Impossible. A proper name from the 19th century can't have more than one spelling in that corner of the world.

<<Adolph D'Archiac  24 September 1802 - 24 December 1868>>

<If he's French, then he's Adolphe, and d'Archiac.>

 Amen to the little d, but, this is his full name, from French sources:
"Etienne Jules Adolph Desmier, vicomte d'Archiac," in which "vicomte
d'Archiac" is NOT part of his name, only "Etienne Jules
Adolph Desmier" is.

By that rule Buffon, Lamarck and arguably Nopcsa don't count either. -- Are you sure about the lack of that final e?


Jean Luis Rodolphe Agassíz....

Not Spanish, French: Jean Louis Rodolphe Agassiz [ah-gahss-SI].

<<Eugenii A. Maleev  1915 - 1966>>

<Not u, v. (We could waffle endlessly about the rest of the spelling, but
this is definite.)>

 Eh ... so is using the proper spelling for all of it: Yevgeny
Aleksandrovich Maleyev.

You call that "proper spelling"? ... Mmmm ... OK, it's half past 11 pm, I'm too tired to nitpick for half an hour or 5 to 10 kilobytes on other possible transcriptions. :-)

In Russian, "ye" is usually soft

How do you mean? (In German, b, d, and g are called "soft" while p, t and k are called "hard"... that's obviously not what you mean here.)

(and approximates "e") unless 1) at beginning of a word,
2) at end of a word, or 3) following another vowel.

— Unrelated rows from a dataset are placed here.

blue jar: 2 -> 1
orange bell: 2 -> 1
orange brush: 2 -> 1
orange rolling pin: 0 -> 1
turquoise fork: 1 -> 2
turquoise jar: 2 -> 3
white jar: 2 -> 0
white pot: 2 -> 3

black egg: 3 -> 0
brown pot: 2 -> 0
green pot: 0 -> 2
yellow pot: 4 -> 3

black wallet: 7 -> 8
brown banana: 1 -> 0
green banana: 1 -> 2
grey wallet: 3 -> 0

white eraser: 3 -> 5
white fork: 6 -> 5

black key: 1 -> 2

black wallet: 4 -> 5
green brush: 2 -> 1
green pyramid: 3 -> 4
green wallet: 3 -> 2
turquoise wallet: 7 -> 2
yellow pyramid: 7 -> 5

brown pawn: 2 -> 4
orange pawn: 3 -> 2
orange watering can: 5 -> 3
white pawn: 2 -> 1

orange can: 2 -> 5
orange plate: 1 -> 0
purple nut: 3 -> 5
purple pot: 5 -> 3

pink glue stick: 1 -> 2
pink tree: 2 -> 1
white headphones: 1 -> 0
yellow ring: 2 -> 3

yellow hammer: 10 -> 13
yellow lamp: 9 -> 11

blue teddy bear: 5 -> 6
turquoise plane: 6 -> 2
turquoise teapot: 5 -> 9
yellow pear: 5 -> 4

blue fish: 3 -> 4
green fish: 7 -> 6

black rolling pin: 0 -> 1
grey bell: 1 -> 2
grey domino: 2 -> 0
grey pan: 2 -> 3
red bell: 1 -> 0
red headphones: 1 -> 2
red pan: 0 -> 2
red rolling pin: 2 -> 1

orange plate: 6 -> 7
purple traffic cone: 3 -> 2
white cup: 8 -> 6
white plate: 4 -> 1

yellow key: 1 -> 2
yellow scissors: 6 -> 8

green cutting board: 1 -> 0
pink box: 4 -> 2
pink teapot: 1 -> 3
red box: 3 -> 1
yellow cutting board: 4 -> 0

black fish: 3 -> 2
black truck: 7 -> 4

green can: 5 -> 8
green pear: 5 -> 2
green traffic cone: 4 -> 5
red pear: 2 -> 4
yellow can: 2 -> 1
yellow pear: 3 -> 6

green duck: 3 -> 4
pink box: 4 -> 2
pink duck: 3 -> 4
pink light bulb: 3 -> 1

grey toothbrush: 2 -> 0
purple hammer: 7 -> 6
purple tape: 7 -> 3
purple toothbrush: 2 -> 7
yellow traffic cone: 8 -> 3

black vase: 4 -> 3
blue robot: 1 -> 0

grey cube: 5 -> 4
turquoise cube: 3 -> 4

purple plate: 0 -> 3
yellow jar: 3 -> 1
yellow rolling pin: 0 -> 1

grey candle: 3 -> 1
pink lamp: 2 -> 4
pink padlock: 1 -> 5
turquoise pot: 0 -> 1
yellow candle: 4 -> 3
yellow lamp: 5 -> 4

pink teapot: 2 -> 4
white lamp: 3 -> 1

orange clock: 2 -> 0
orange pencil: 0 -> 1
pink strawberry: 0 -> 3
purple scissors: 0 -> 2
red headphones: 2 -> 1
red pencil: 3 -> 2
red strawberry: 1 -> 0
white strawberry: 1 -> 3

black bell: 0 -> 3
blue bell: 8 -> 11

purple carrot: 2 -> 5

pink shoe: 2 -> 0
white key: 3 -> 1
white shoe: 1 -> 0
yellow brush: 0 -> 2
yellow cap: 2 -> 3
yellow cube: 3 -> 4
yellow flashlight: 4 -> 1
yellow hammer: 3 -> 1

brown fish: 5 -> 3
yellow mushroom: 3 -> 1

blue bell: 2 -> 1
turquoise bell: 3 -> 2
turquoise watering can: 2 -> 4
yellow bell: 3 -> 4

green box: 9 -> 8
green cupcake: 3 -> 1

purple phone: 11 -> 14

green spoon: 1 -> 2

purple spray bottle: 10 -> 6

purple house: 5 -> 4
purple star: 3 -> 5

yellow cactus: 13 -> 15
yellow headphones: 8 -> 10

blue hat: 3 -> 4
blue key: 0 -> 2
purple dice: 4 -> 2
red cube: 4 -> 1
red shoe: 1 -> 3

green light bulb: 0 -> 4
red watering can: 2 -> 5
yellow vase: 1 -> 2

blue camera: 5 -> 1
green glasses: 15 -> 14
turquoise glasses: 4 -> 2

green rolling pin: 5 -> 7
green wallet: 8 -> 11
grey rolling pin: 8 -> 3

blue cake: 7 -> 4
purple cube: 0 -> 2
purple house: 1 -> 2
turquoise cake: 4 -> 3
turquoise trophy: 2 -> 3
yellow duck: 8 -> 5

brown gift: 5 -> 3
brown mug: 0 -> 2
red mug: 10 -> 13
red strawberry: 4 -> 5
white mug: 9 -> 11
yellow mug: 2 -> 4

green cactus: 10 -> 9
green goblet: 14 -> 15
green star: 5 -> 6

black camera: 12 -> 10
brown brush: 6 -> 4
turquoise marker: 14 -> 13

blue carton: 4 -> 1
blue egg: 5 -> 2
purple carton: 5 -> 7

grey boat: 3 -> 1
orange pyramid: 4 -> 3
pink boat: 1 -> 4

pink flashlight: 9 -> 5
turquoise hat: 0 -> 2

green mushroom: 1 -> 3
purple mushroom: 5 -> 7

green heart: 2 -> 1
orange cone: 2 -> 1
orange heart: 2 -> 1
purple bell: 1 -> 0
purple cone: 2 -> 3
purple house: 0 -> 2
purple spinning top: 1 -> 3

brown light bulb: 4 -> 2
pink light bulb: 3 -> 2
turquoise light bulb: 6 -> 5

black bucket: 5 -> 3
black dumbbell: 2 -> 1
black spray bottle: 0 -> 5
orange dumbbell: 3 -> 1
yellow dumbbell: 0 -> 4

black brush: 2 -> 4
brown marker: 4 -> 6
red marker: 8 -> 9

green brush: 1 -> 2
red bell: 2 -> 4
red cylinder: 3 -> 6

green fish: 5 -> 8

I'd say this is misleading. If it follows a consonant (no matter if it forms the end of the word or not), then the "y" part drops, and instead the consonant is modified (for linguists: I think I'm talking about palatalization... :-} ). Otherwise the "y" part is pronounced as such.

For instance, Evolutsii does not use the
"E" character, but the rounded "backwards" "E."